Aufgaben
1. Was prüft der Brennofen laut dem Text zur Sirach-Lesung?
2. Setze den Text zur Sirach-Lesung nach seinem letzten Satz fort.

Textauszug
1. Lesung: Sir 27, 4-7

4 Im Sieb bleibt, wenn man es schüttelt, der Abfall zurück; / so entdeckt man den Unrat eines Menschen in seinem Denken. 5 Der Brennofen prüft Töpferware / und die Erprobung des Menschen geschieht in der Auseinandersetzung mit ihm. 6 Den guten Boden eines Baumes bringt seine Frucht zum Vorschein; / so das Wort die Gedanken des Herzens. 7 Lobe keinen Menschen, ehe du nachgedacht hast; / denn das ist die Prüfung für jeden!

Impuls zur Lesung

Dem Leseabschnitt geht in Sir 27,3 die wichtigste Haltung voraus, die der Lehrer Ben Sira seiner Lehre zu Grunde legt: „Hält jemand nicht fest an der Furcht des Herrn, stürzt plötzlich und bald sein Haus zusammen.“ Und ebenso in Sir 25,11: Die Furcht des Herrn übertrifft alles; wer an ihr fest hält – mit wem wird er zu vergleichen sein?“

Darauf bauen die vier Aussagen, die hier getroffen werden, auf. Sie erscheinen wie Antworten auf Fragen, die auch für unsere heutige Welt hilfreich sein können. Eine grundsätzliche Menschenkenntnis wird angezielt. Es stellen sich Fragen, wie:  Wonach beurteile ich andere Menschen? Was sind die Voraussetzungen für ein gutes Leben?

Datensätze
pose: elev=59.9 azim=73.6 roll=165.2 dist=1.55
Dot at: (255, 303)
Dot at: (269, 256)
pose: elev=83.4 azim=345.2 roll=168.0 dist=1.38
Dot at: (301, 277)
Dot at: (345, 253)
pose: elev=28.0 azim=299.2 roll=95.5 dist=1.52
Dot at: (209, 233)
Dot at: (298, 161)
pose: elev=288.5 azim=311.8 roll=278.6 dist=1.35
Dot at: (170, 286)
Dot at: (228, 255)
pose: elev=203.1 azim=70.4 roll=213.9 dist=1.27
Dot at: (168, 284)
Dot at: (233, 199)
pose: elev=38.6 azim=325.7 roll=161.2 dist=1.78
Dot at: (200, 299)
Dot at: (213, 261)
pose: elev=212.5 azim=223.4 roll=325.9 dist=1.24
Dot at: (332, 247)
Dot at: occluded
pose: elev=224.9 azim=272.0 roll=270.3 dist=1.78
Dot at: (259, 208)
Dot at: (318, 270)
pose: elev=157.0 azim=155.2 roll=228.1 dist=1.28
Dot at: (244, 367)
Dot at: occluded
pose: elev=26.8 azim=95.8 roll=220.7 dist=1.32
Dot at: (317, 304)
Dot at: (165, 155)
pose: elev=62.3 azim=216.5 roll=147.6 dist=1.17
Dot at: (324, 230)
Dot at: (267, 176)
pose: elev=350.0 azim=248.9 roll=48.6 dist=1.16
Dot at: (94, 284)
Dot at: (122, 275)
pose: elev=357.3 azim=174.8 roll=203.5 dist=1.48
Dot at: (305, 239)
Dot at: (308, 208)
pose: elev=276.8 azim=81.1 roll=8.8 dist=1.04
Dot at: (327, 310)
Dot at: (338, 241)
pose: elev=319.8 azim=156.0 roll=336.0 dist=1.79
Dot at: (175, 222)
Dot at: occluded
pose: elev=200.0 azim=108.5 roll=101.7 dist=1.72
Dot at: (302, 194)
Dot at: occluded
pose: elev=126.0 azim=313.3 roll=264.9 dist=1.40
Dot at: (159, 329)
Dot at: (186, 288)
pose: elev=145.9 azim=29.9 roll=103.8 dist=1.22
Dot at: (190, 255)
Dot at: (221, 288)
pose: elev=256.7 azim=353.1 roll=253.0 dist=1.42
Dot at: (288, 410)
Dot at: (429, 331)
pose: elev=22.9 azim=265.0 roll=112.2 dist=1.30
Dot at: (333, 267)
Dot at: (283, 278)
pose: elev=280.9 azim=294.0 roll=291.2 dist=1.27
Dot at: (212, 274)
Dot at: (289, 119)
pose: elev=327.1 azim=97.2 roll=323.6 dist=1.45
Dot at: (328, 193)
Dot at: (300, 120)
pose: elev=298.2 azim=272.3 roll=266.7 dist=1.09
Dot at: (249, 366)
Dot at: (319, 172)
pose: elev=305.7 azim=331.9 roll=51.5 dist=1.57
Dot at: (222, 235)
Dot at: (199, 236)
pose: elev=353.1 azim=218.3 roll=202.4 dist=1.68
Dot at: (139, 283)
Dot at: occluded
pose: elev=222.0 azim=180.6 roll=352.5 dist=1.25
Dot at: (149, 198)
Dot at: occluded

Antworten
1. Töpferware

2.
Mit drei sprechenden Bildern lädt der weisheitliche Lehrer seine Zuhörer ein, sich andere Menschen genau anzuschauen und ihnen nicht zu schnell anzuhängen. Er benutzt das Bild eines Siebs, mit dem man den Abfall aussortieren kann. Sodann vergleicht er dieses Bild mit dem Nachdenken über einen Menschen. Er sagt nicht, dass ich am anderen die Fehler suchen soll. Aber im Nachdenken über einen Menschen „entdeckt man den Unrat in seinem Denken“ (Sir 27,4). Das würde heute für mich einschließen, dass ich mich auch selbst in den Blick nehme und frage, was mich in meinem Leben führt und leitet?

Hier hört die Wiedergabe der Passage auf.